*** Supplied entries ***

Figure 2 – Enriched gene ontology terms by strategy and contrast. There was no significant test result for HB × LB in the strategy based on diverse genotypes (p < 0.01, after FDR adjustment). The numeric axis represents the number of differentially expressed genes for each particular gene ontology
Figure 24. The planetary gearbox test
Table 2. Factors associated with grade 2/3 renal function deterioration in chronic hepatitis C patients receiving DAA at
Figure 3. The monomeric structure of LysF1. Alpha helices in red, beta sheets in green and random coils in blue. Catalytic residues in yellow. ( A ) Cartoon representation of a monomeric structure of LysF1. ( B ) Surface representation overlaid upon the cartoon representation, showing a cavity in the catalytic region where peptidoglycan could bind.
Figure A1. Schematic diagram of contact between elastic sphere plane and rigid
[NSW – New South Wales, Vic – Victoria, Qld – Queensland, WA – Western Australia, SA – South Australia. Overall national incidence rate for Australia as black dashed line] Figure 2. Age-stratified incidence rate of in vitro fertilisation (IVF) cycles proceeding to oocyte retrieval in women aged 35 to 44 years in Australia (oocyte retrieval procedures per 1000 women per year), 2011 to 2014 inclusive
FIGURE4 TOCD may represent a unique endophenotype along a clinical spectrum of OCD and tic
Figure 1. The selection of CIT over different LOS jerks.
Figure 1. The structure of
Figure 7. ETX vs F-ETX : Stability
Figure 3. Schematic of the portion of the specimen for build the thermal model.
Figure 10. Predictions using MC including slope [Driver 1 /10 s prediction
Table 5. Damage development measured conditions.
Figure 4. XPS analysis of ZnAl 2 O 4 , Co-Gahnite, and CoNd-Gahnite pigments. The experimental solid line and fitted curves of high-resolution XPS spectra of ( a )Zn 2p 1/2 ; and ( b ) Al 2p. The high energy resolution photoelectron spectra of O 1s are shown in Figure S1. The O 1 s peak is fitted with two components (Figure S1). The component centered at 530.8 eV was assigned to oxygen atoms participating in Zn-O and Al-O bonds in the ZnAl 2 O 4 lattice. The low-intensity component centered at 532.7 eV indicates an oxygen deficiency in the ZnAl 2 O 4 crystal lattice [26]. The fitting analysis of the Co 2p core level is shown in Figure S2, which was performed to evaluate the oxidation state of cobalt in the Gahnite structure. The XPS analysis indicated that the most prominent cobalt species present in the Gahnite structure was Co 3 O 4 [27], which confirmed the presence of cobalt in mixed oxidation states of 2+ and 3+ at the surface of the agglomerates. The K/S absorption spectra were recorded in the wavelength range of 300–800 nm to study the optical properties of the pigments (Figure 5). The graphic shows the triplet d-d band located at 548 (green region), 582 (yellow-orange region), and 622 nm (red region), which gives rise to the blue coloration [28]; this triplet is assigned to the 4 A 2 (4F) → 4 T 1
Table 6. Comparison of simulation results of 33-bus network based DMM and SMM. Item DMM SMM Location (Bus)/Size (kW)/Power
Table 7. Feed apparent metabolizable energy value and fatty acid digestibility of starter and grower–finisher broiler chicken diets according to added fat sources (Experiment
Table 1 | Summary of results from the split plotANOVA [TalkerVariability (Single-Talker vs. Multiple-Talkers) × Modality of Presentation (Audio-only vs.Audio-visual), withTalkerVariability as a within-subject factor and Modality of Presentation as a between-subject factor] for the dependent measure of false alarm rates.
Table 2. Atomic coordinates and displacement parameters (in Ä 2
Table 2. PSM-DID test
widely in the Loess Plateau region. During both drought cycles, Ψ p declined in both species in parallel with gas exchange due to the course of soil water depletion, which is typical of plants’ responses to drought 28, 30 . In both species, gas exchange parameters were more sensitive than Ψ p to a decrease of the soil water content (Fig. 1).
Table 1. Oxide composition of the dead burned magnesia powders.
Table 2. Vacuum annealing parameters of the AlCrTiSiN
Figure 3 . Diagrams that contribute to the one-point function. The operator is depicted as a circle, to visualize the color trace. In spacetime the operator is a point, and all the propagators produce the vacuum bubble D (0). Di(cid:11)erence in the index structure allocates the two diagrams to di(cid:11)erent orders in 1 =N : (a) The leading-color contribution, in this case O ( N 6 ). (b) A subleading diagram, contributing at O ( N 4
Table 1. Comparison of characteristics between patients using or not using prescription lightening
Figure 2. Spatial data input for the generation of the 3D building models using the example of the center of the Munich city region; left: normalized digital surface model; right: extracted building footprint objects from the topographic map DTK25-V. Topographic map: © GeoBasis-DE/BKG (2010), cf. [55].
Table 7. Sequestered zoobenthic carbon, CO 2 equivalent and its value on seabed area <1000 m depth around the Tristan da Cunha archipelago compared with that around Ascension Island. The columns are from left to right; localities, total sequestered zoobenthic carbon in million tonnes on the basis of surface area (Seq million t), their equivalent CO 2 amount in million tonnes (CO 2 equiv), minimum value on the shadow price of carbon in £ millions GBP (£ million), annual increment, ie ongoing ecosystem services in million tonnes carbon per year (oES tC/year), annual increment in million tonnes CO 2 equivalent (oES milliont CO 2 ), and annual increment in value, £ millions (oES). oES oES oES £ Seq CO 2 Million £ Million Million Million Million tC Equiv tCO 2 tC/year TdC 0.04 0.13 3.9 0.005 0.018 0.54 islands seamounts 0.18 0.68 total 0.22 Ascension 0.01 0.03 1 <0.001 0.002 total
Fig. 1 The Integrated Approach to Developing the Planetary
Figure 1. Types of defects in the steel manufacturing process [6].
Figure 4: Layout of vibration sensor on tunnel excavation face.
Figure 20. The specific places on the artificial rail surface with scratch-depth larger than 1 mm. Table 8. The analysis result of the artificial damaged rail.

*** End of Supplied entries ***

== Problem to solve ==
Your answer should consist of each line of the data above in which the word "based" occurs.

== Completed exercise ==
Figure 2 – Enriched gene ontology terms by strategy and contrast. There was no significant test result for HB × LB in the strategy based on diverse genotypes (p < 0.01, after FDR adjustment). The numeric axis represents the number of differentially expressed genes for each particular gene ontology
Table 6. Comparison of simulation results of 33-bus network based DMM and SMM. Item DMM SMM Location (Bus)/Size (kW)/Power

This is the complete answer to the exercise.